I am taking our puppy out for a few experimental walks to the end of the road and at first he seemed very keen and into it, but tonight he point blank refused to move!

I have tried every trick I can think of, when I offer him a treat he moves forward to eat it, then sits back down again. I also just stood completely still with my back turned to him but he wasn't playing ball. On the few occasions he did walk I gave him lots and lots of praise but he still only took a few paces forward. I have attempted to 'transmit' my calm assertive energy down the lead but he just looked at me like I was a fool!

I have been really looking forward to walking him and am feeling a little disheartened, does anyone have any advice?


----------



## sheilaj (Jul 9, 2008)

If he's only just old enough to go out then maybe you are rushing him...its a big world! Try putting the lead on him indoors and following him around, put the lead on before meals and let him eat with it on...do tiny walks around the garden. Most breeds don't need on lead walks till about 6 months or older. an you carry him out in your arms or take him for car rides before you try on lead walks again. Please don't leave a trailing lead on him indoors, always hold one end or take it off, I know of a lady whose cav puppy broke its back when a trailing lead got entangled in a chair


----------



## JANICE199 (Feb 1, 2008)

i have found that useing a leed indoors can be fun..in a nice way,try putting yourself in your pups shoes, yep.it is a big new world out there...once you try your pup indoors, say a few mins a day, and it will only be a few days you will see the difference good luck and please let us know how you get on..


----------



## carol (Nov 2, 2007)

do you know someone with a dog get them to come round let them play in the garden then walk them down the road side by side, pup will be more confident with a older dog and see theres nothing to be frighten of.

and i would get him into puppy classes.


----------



## georgiegirl (Jul 3, 2008)

Thanks for the suggestions everyone, I may have jumped the gun with my concerns as the last couple of times he has been raring to go except for a few stubborn moments which I managed to coax him out of!


----------



## JANICE199 (Feb 1, 2008)

georgiegirl said:


> Thanks for the suggestions everyone, I may have jumped the gun with my concerns as the last couple of times he has been raring to go except for a few stubborn moments which I managed to coax him out of!

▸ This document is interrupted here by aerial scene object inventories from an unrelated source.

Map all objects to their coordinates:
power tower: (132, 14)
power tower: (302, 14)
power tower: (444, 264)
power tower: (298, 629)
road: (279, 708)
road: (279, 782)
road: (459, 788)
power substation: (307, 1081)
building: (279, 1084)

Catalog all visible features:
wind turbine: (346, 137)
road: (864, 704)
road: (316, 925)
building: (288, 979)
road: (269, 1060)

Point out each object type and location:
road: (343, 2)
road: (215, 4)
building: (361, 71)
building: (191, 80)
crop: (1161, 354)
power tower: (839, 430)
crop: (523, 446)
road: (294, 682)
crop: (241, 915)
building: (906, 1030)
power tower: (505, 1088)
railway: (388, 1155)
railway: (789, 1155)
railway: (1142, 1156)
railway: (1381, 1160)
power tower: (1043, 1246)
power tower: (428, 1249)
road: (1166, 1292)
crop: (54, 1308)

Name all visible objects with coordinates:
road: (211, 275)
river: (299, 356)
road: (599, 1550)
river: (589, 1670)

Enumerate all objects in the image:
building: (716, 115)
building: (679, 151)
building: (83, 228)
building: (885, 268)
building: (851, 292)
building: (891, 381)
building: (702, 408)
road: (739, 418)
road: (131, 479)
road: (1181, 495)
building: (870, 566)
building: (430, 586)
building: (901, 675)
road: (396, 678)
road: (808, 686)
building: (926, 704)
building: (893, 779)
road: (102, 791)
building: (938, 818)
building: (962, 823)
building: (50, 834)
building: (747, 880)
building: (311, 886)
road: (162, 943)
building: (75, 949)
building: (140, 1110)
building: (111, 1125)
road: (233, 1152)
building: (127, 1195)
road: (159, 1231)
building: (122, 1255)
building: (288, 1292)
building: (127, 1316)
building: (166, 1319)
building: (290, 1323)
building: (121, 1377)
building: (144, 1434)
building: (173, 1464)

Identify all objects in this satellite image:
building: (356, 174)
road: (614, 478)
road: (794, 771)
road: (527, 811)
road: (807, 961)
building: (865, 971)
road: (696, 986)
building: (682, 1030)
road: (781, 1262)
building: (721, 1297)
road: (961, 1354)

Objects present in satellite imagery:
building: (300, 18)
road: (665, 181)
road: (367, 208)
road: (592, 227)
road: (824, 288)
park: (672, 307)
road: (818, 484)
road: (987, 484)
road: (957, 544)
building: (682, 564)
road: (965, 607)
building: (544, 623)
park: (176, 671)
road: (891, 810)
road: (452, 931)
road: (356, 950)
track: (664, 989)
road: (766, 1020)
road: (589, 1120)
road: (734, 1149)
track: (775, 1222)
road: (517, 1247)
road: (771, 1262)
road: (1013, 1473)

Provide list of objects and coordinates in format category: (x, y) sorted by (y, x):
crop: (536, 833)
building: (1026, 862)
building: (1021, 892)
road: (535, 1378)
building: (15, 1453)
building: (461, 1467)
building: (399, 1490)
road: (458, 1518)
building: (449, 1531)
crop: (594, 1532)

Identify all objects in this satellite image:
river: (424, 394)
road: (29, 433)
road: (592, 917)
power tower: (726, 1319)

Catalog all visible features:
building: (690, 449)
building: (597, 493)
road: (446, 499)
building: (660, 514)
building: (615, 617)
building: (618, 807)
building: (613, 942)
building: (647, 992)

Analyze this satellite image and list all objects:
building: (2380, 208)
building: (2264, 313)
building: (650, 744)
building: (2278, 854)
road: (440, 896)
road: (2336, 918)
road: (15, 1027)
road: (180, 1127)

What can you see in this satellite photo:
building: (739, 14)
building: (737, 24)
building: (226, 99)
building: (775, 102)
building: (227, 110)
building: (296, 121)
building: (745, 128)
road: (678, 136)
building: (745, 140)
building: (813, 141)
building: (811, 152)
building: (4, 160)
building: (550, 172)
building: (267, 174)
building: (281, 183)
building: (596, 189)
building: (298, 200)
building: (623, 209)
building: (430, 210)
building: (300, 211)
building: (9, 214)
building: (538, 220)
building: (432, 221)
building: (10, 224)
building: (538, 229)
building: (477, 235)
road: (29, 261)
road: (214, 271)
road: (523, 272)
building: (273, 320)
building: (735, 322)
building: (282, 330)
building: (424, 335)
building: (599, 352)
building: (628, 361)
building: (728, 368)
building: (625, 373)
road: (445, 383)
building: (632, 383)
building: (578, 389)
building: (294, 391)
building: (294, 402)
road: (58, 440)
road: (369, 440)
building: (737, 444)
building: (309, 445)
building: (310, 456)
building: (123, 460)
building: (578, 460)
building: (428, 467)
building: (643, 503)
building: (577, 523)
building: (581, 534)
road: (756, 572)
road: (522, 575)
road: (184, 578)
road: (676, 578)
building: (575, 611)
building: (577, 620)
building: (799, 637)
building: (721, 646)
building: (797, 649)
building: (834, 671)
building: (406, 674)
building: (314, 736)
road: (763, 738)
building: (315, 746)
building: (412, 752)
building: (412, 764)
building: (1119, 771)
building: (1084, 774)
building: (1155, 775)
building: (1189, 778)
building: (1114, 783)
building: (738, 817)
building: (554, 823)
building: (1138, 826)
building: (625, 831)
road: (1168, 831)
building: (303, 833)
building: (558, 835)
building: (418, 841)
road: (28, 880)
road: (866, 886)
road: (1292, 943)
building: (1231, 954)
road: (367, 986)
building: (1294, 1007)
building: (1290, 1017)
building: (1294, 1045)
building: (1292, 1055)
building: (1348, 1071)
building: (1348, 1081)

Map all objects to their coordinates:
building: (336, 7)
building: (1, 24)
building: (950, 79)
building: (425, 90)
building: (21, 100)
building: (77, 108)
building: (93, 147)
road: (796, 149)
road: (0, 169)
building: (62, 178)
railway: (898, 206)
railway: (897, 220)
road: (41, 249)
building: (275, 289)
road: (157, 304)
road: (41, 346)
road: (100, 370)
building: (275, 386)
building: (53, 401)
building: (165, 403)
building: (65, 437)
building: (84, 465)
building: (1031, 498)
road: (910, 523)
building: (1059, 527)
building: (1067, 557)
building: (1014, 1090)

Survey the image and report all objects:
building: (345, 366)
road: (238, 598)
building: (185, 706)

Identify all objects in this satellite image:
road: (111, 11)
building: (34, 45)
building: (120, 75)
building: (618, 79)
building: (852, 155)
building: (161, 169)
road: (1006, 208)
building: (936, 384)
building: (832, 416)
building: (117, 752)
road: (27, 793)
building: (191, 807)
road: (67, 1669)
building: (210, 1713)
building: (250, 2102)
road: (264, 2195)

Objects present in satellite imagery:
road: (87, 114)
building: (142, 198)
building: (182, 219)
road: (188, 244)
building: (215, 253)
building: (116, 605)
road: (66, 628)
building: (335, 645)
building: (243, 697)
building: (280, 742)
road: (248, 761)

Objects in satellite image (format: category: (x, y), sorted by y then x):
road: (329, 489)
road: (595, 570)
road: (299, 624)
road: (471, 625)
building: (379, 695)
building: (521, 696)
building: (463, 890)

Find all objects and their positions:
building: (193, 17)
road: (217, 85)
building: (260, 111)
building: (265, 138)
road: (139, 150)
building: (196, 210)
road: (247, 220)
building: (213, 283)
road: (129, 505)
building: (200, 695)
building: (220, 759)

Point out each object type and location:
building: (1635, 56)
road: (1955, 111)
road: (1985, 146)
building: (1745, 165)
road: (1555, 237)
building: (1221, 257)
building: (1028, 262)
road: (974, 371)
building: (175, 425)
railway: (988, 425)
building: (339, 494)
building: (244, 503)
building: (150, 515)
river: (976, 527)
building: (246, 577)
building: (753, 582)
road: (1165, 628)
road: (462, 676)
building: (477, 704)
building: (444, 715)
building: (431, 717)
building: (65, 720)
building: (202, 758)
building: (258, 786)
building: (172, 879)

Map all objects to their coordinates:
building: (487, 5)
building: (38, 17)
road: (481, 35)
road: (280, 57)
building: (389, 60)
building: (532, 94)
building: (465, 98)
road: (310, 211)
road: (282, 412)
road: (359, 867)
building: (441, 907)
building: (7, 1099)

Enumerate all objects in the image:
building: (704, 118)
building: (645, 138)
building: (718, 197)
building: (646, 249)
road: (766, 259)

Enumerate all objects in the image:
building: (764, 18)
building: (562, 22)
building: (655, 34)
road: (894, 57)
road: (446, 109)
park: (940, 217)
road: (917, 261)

i'm so glad your getting there...they can be fickle little beggars cant they..


----------



## Chance (Jul 8, 2008)

It's a couple more weeks before I'm allowed out on a lead. I can't wait and I've overheard my owners saying they are going to get me a lead and a collar and start walking me round the garden. Appraently they did this with there other dogs and it helped them get used to it from an early age.

Love Chance X


----------



## gracegrecia (Jul 13, 2008)

Try putting the lesh on and walking your pup round the backgarden. Try to associate wearing a leash with good things, each time your pup has walked on for longer than usual on his lead in the streets give him a little treat to praise him, but do not do this too often as your pup may only go out for treats and turn into a tubby puppy!


----------